26. Turnover is a killer. While Hill's focus is on the turnover of sales personnel, his message applies to all employees. If you want to reduce your turnover, understand the emotional needs of your employees. Take a look at the Special Report on Maslow's Hierarchy of Needs, as well as Robert Cialdini's Psychology of Persuasion book.
27. The three critical qualities of a great sales person are up-beat, caring, and resilient. When you hire for these characteristics, you'll not only reduce your training cost and increase your sales, but you'll also reduce your turnover. Hill suggests the following four questions with the following favorable answers.
a. Why did you choose this career? - Response should include a genuine smile.
b. What do you like best about your work? - You don't want to hear any sadness or frustration.
c. How do you handle rejection? - While successful salespeople may feel frustrated, they don't feel sad.
d. How do you handle conflict? Once again, above average salespeople have higher levels of frustration but very little sadness attached to it.

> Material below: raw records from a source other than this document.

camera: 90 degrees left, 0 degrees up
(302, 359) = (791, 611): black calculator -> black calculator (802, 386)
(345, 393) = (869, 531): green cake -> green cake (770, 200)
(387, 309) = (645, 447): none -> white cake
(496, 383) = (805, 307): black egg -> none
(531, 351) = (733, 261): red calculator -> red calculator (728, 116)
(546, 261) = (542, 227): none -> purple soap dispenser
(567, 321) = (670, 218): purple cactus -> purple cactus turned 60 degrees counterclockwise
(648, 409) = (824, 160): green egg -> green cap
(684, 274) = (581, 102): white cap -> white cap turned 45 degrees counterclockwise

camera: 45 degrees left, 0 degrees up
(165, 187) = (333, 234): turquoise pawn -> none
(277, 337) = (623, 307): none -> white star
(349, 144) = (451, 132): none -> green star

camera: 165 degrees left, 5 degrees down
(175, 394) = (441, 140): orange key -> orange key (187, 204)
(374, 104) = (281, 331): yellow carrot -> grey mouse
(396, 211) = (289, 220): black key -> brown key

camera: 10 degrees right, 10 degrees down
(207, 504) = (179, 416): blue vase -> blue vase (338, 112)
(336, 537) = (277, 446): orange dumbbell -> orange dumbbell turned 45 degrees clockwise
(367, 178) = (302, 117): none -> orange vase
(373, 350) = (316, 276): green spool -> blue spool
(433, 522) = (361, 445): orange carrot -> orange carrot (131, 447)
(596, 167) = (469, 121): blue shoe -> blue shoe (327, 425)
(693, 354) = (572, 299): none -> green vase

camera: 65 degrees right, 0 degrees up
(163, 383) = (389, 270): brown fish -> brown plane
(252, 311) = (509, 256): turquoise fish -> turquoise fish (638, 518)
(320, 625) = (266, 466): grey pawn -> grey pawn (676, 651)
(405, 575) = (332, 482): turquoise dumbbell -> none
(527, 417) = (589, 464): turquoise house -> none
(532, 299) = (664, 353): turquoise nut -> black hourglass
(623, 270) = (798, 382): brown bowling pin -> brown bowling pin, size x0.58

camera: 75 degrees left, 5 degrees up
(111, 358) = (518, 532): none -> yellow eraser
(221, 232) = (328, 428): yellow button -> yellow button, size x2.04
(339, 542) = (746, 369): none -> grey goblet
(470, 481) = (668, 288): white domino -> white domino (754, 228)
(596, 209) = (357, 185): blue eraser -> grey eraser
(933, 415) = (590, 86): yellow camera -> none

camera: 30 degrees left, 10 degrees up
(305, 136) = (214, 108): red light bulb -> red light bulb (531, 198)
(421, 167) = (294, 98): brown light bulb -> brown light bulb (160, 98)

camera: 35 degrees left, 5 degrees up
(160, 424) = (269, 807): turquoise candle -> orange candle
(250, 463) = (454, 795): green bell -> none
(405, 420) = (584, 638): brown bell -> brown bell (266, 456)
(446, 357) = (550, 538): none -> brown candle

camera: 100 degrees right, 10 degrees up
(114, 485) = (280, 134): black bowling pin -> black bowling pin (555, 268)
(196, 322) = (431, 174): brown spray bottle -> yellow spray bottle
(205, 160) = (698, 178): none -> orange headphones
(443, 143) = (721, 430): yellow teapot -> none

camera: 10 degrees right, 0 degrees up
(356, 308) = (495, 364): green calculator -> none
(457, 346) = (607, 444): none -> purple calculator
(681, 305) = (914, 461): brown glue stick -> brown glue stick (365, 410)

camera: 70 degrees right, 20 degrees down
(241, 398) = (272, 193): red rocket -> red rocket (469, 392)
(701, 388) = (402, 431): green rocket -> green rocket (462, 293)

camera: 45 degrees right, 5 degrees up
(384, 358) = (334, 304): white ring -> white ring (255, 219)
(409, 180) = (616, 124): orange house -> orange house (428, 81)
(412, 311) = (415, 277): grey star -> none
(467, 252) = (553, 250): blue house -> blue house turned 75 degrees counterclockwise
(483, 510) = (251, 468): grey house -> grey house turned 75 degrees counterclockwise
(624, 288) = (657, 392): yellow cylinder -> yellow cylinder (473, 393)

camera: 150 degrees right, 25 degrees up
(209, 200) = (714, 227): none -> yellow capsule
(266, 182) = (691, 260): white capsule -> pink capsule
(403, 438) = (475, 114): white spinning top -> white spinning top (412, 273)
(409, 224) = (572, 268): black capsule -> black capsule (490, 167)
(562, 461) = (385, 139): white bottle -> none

28. Whether we're trying to sell to somebody or trying to manage an employee's performance, do not underestimate the power of asking questions. The sooner you begin asking questions in sales or an employee-based dialogue, the more successful you'll become. According to Hill, successful negotiators ask two-and-a-half times the number of questions as do average negotiators.
29. Follow these steps:
a. Lead with wants, follow with value, and close with price. - This applies to hiring and retaining your employees as well. What wants to they have that you can tap into? What can you offer them in their career? How competitive is your compensation structure?
b. The astute salesperson will stay focused on the prospect during the presentation. - This should be true when setting performance expectations as well.
c. Besides wallet-based issues, what emotional aspects influence the way various prospects respond? - The fact is, every conversation will evoke a number of different emotional responses. We should be able to detect and address them when appropriate.
Hill spends the remaining chapters talking about how he worked in the retail and service industries and how these concepts apply to the workplace. When discussing the latter we should 1) make sure employees believe leadership's goals and interested are aligned with their own, 2) people are using a process in which multiple employees meet the job candidate and in as casual and social an environment as possible, 3) processes in which the company operates feel fair and legitimate, not rigged, 4) deliver bad news early and clearly without using legalese or financialese, and 5) develop communication plans that identify formal and informal points of contact with the company.
Not all businesses may be able to afford facial coding analysis - but understanding the emotions that drive action, and being alert and aware to how your marketing is engaging your audience and the results that get produced can in itself make a big difference.
Dan expertly guides the reader through the case for how emotions pay a critical role for businesses who engage or sell to people -- and how ignoring that can prove disastrous.
I highly recommend this book!
If you want to gain understanding about yourself as well as the behaviors of others, then this book is for you.